I am very pleased to announce today that Aster nCluster now brings together the expressive power of a MapReduce framework with the strengths of a Relational Database!
Jeff Dean and Sanjay Ghemawat at Google had invented the MapReduce framework in 2004 for processing large volumes of unstructured data on clusters of commodity nodes. Jeff and Sanjay’s goal was to provide a trivially parallelizable framework so that even novice developers (a.k.a interns) could write programs in a variety of languages (Java/C/C++/Perl/Python) to analyze data independent of scale. And, they have certainly succeeded.
In mapping our product trajectory, we realized early on that the intersection of MapReduce and Relational Databases for structured data analysis has a powerful consonance. Let me explain.

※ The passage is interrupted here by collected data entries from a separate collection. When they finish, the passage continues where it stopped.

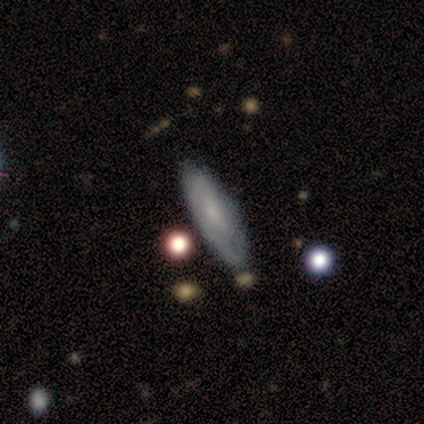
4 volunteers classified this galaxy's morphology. Smooth or featured? smooth (50%, tied with featured or disk)
How rounded? in between (50%, tied with cigar-shaped)
Merging? none (75%)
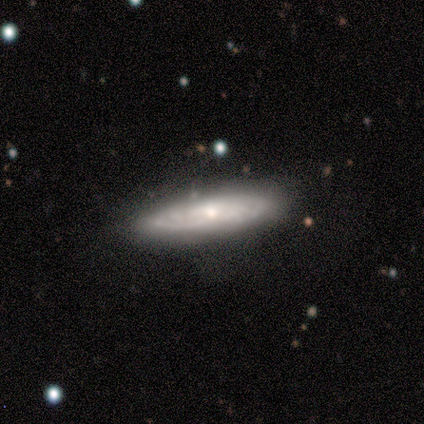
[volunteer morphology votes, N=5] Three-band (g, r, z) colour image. It shows a featured or disk galaxy (80%) viewed edge-on (50%, tied with no) with a rounded central bulge (100%). Merging: none (60%).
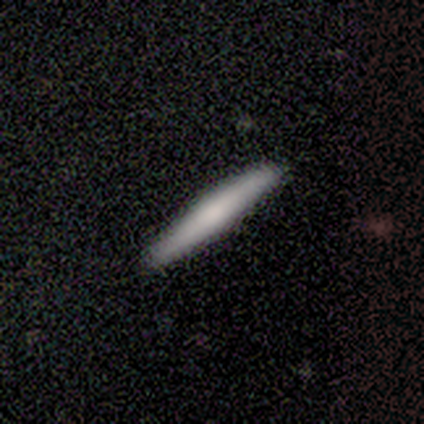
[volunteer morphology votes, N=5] Overall: smooth (80%). How rounded: cigar-shaped (100%). Merging: none (80%).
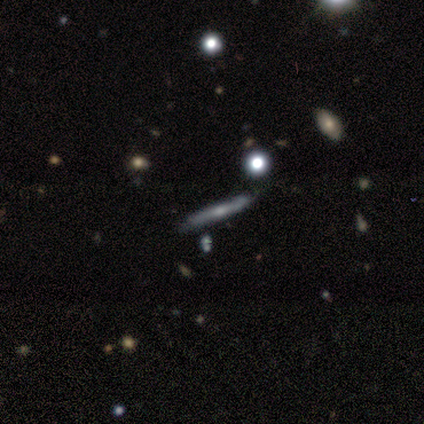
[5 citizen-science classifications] featured or disk 80%, smooth 20%, star or artifact 0%. Down the decision tree: edge-on disk — yes (50%, tied with no); edge-on bulge — none (50%, tied with rounded); merging — none (60%).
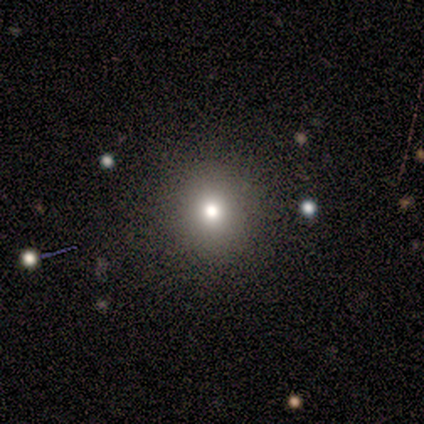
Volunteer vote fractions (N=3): Smooth or featured: smooth — 100%
How rounded: round — 67% (in between — 33%)
Merging: none — 67% (minor disturbance — 33%)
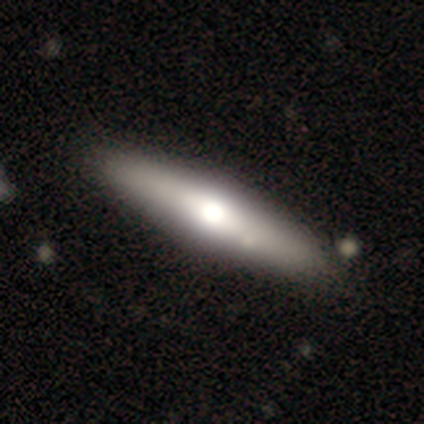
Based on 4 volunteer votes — Morphology: type=featured or disk (50%); edge-on=yes (100%); edge-on bulge=rounded (100%); merging=none (67%).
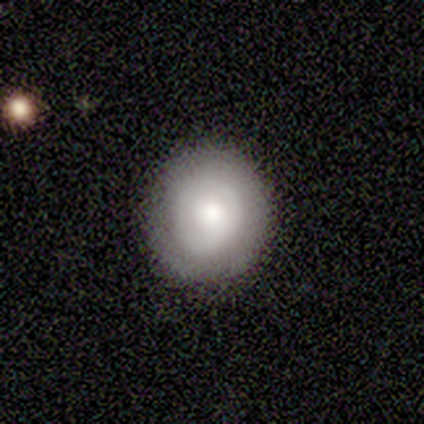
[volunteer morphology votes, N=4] A smooth galaxy with no disk features (75%) that is round (100%).

Vote fractions:
- Smooth or featured? smooth: 75% / featured or disk: 25% / star or artifact: 0%
- How rounded? round: 100% / in between: 0% / cigar-shaped: 0%
- Merging? none: 100% / minor disturbance: 0% / major disturbance: 0% / merger: 0%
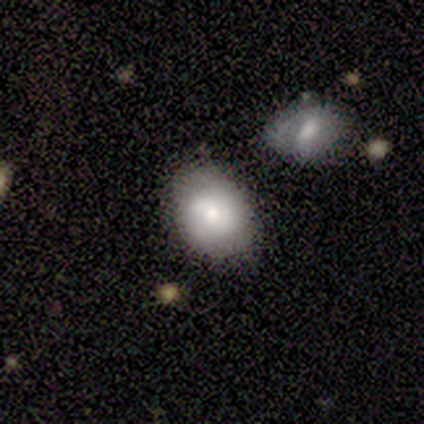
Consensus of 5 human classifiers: Morphology: type=smooth (60%); roundness=in between (100%); merging=none (40%, tied with merger).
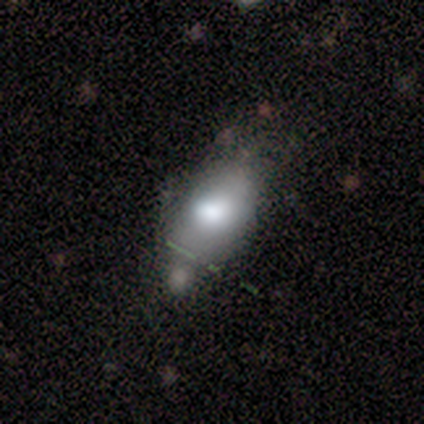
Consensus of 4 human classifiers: Smooth or featured: smooth — 100%
How rounded: in between — 100%
Merging: minor disturbance — 50% (none — 25%)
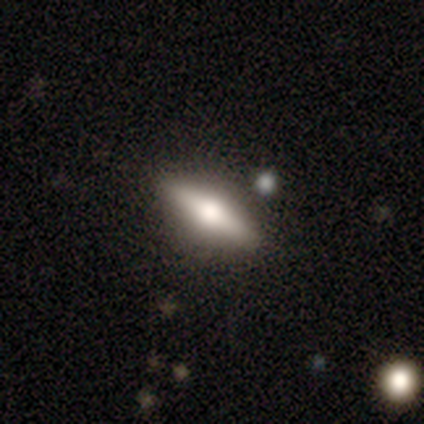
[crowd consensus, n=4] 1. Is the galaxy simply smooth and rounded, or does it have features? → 75% smooth, 25% featured or disk, 0% star or artifact.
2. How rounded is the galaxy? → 100% cigar-shaped, 0% round, 0% in between.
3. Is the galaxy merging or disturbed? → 100% none, 0% minor disturbance, 0% major disturbance, 0% merger.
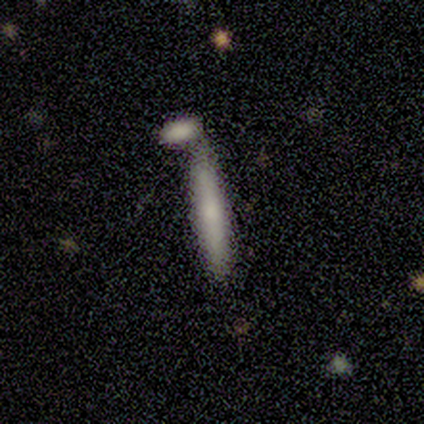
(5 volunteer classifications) Q: Smooth or featured?
A: smooth (100%)
Q: How rounded?
A: cigar-shaped (100%)
Q: Merging?
A: none (40%); tied with: merger (40%)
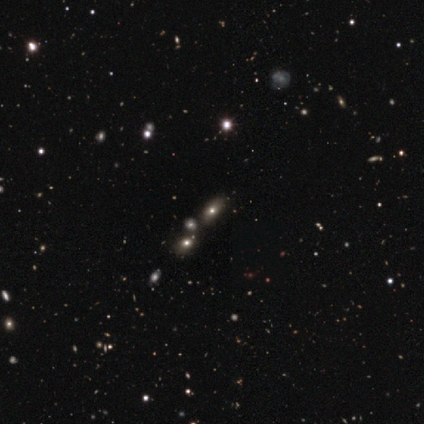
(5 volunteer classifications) Smooth or featured: star or artifact — 60% (smooth — 20%)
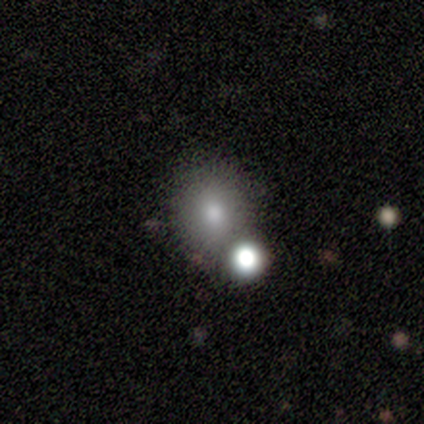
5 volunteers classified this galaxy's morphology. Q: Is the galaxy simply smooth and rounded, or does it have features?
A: featured or disk — 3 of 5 (60%).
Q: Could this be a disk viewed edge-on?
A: no — 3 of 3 (100%).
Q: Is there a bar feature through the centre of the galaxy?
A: no — 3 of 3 (100%).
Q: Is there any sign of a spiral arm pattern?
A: no — 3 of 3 (100%).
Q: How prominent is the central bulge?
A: small — 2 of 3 (67%).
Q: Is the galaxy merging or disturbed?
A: none — 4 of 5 (80%).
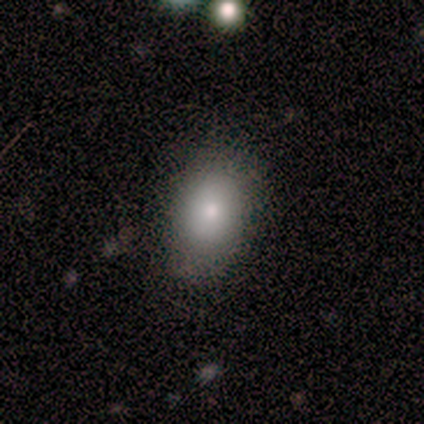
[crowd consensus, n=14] This is likely a smooth galaxy (71%). How rounded: clearly in between (80%). Merging: clearly none (100%).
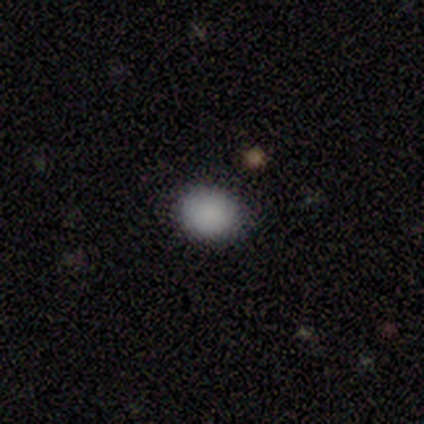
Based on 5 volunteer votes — Smooth or featured? smooth (100%)
How rounded? in between (60%)
Merging? none (100%)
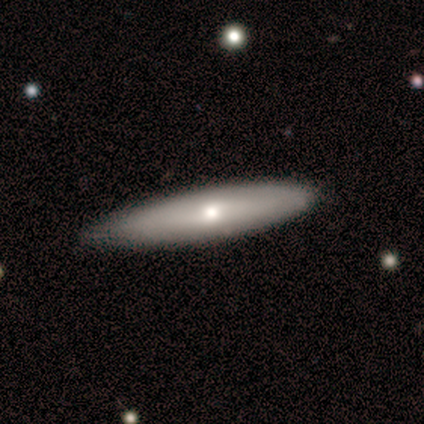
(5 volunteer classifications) A smooth galaxy with no disk features (80%) that is cigar-shaped (75%). Merging: none (100%).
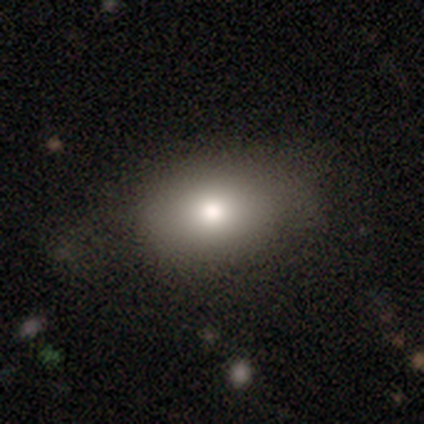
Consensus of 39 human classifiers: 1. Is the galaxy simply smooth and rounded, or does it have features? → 90% smooth, 5% featured or disk, 5% star or artifact.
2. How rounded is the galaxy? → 86% in between, 14% round, 0% cigar-shaped.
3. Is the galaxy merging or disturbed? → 68% none, 22% minor disturbance, 11% major disturbance, 0% merger.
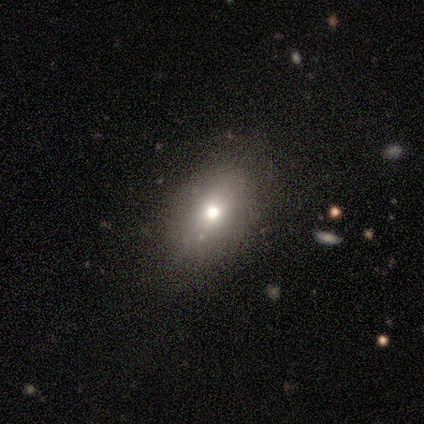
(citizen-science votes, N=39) Morphology: type=smooth (64%); roundness=in between (88%); merging=none (76%).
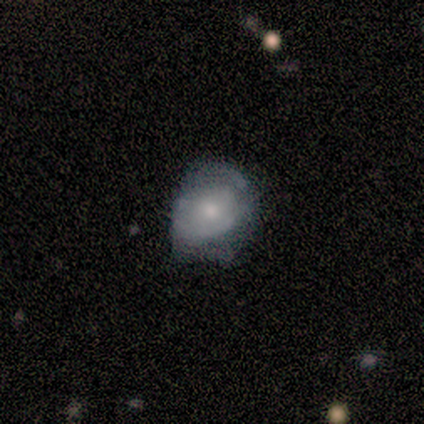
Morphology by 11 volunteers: Smooth or featured? 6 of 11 (55%) said featured or disk. Edge-on disk? 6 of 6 (100%) said no. Bar? 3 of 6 (50%, tied with no) said weak. Spiral arms? 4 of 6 (67%) said yes. Spiral winding? 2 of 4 (50%, tied with medium) said tight. Spiral arm count? 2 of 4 (50%) said 2. Bulge size? 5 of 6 (83%) said moderate. Merging? 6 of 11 (55%) said minor disturbance.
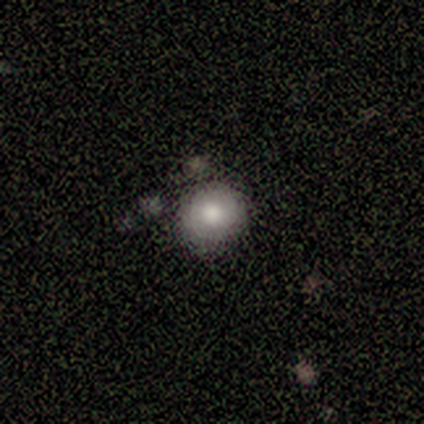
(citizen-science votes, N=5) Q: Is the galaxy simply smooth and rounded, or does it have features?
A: smooth — 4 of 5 (80%).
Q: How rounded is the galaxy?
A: round — 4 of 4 (100%).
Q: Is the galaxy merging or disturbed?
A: none — 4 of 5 (80%).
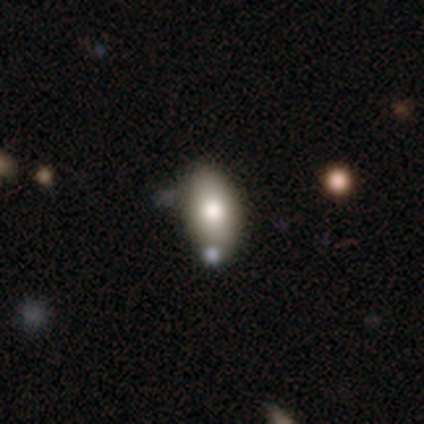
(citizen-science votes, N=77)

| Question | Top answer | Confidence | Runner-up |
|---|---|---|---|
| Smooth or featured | smooth | 81% | featured or disk (16%) |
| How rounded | in between | 92% | round (5%) |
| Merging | none | 35% | merger (19%) |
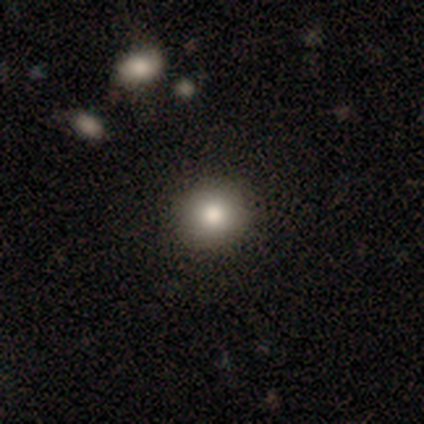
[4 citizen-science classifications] Smooth or featured? smooth (100%)
How rounded? round (100%)
Merging? none (100%)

Relational Databases present SQL as an interface to manipulate data using a declarative interface rooted in Relational Algebra. Users can express their intent via set manipulations and the database runs off to magically optimize and efficiently execute the SQL request.
Such an abstraction is sunny and bright in the academic world of databases. However, any real-world practitioner of databases knows the limits of SQL and those of its Relational Database implementations: (a) a lack of expressive power in SQL (consider doing a Sessionization query in SQL!), and (b) a cost-based optimizer that often has a mind of its own refusing to perform the right operations.
A final limitation of SQL is completely non-technical: most developers struggle with the nuances of making a database dance well to their directions. Indeed, a SQL maestro is required to perform interesting queries for data transformations (during ETL processing or Extract-Load-Transform processing) or data mining (during analytics).
These problems become worse at scale, where even minor weaknesses result in longer run-times. Most developers (the collective us), on the other hand, are much more familiar with programming in Java/C/C++/Perl/Python than in SQL.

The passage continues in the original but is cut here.